Task description » Can you format the lines from the line with "pose: elev=55.9 azim=84.9" to the line with "Dot at: (220, 202)" as a Markdown table with the columns Row and Line, numbering each row and leaving out any blank lines?
____ Records to use
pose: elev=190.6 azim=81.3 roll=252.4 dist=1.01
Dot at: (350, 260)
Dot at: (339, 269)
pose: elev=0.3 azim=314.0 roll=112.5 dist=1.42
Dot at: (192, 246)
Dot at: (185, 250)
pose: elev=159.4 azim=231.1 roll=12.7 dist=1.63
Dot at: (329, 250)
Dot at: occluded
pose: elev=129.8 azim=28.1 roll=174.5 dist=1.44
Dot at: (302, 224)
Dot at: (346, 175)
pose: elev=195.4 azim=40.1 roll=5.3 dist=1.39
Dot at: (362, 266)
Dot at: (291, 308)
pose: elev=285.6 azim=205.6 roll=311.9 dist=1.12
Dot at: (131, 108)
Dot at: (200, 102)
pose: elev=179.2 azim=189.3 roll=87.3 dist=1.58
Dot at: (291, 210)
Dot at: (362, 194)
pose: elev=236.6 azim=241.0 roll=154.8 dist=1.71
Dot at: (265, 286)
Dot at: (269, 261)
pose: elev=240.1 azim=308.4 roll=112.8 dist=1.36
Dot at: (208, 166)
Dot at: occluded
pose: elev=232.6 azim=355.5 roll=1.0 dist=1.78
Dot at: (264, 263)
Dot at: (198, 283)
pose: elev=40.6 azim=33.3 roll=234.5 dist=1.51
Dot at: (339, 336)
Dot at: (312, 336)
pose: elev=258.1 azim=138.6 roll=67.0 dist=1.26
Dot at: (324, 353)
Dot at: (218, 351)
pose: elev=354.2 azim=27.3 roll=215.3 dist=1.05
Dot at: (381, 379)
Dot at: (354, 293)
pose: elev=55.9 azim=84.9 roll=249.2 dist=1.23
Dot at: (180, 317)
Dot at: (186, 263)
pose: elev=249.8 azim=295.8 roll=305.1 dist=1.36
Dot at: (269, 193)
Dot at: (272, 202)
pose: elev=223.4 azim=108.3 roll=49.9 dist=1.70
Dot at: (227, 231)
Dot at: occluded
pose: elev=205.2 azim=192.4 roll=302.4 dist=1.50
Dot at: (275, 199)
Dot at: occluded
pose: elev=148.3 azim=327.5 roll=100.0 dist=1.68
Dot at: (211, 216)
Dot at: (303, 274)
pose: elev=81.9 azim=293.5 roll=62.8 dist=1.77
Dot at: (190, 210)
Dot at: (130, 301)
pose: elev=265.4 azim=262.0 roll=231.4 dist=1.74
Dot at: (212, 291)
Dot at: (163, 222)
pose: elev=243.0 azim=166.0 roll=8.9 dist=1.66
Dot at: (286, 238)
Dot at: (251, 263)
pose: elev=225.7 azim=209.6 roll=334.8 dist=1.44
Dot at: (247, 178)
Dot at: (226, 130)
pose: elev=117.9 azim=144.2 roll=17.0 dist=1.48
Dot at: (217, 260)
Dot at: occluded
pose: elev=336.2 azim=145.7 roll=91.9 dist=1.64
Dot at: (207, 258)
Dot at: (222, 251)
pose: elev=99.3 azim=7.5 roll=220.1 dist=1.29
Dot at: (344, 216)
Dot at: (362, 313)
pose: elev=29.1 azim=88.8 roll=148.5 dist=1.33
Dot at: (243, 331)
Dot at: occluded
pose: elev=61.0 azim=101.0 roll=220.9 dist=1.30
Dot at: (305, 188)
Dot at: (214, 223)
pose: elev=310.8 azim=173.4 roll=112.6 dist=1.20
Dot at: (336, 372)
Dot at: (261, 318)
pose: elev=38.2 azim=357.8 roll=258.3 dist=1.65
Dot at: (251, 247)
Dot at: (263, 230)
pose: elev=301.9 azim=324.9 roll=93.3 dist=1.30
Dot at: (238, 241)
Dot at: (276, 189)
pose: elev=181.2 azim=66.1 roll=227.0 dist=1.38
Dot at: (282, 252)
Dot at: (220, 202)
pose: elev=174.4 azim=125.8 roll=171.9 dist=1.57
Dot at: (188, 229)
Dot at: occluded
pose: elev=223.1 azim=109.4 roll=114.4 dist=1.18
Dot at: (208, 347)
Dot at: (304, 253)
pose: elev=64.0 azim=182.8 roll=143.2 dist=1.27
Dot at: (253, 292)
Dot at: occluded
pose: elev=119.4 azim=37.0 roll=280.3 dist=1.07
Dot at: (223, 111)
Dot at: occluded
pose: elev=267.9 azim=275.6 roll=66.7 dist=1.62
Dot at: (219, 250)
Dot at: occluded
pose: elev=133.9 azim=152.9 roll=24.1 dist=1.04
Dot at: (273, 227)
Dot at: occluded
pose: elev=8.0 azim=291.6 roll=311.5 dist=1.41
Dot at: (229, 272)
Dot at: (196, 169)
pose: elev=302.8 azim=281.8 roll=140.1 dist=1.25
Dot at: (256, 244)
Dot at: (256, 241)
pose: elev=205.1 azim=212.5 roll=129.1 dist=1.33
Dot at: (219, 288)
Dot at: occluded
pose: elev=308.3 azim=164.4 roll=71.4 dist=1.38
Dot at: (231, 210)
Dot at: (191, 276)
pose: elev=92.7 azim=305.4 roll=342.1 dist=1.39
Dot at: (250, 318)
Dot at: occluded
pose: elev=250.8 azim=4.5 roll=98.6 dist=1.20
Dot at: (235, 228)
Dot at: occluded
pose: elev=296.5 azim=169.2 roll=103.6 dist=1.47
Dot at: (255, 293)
________
Solution to the problem »
| Row | Line |
|---|---|
| 1 | pose: elev=55.9 azim=84.9 roll=249.2 dist=1.23 |
| 2 | Dot at: (180, 317) |
| 3 | Dot at: (186, 263) |
| 4 | pose: elev=249.8 azim=295.8 roll=305.1 dist=1.36 |
| 5 | Dot at: (269, 193) |
| 6 | Dot at: (272, 202) |
| 7 | pose: elev=223.4 azim=108.3 roll=49.9 dist=1.70 |
| 8 | Dot at: (227, 231) |
| 9 | Dot at: occluded |
| 10 | pose: elev=205.2 azim=192.4 roll=302.4 dist=1.50 |
| 11 | Dot at: (275, 199) |
| 12 | Dot at: occluded |
| 13 | pose: elev=148.3 azim=327.5 roll=100.0 dist=1.68 |
| 14 | Dot at: (211, 216) |
| 15 | Dot at: (303, 274) |
| 16 | pose: elev=81.9 azim=293.5 roll=62.8 dist=1.77 |
| 17 | Dot at: (190, 210) |
| 18 | Dot at: (130, 301) |
| 19 | pose: elev=265.4 azim=262.0 roll=231.4 dist=1.74 |
| 20 | Dot at: (212, 291) |
| 21 | Dot at: (163, 222) |
| 22 | pose: elev=243.0 azim=166.0 roll=8.9 dist=1.66 |
| 23 | Dot at: (286, 238) |
| 24 | Dot at: (251, 263) |
| 25 | pose: elev=225.7 azim=209.6 roll=334.8 dist=1.44 |
| 26 | Dot at: (247, 178) |
| 27 | Dot at: (226, 130) |
| 28 | pose: elev=117.9 azim=144.2 roll=17.0 dist=1.48 |
| 29 | Dot at: (217, 260) |
| 30 | Dot at: occluded |
| 31 | pose: elev=336.2 azim=145.7 roll=91.9 dist=1.64 |
| 32 | Dot at: (207, 258) |
| 33 | Dot at: (222, 251) |
| 34 | pose: elev=99.3 azim=7.5 roll=220.1 dist=1.29 |
| 35 | Dot at: (344, 216) |
| 36 | Dot at: (362, 313) |
| 37 | pose: elev=29.1 azim=88.8 roll=148.5 dist=1.33 |
| 38 | Dot at: (243, 331) |
| 39 | Dot at: occluded |
| 40 | pose: elev=61.0 azim=101.0 roll=220.9 dist=1.30 |
| 41 | Dot at: (305, 188) |
| 42 | Dot at: (214, 223) |
| 43 | pose: elev=310.8 azim=173.4 roll=112.6 dist=1.20 |
| 44 | Dot at: (336, 372) |
| 45 | Dot at: (261, 318) |
| 46 | pose: elev=38.2 azim=357.8 roll=258.3 dist=1.65 |
| 47 | Dot at: (251, 247) |
| 48 | Dot at: (263, 230) |
| 49 | pose: elev=301.9 azim=324.9 roll=93.3 dist=1.30 |
| 50 | Dot at: (238, 241) |
| 51 | Dot at: (276, 189) |
| 52 | pose: elev=181.2 azim=66.1 roll=227.0 dist=1.38 |
| 53 | Dot at: (282, 252) |
| 54 | Dot at: (220, 202) |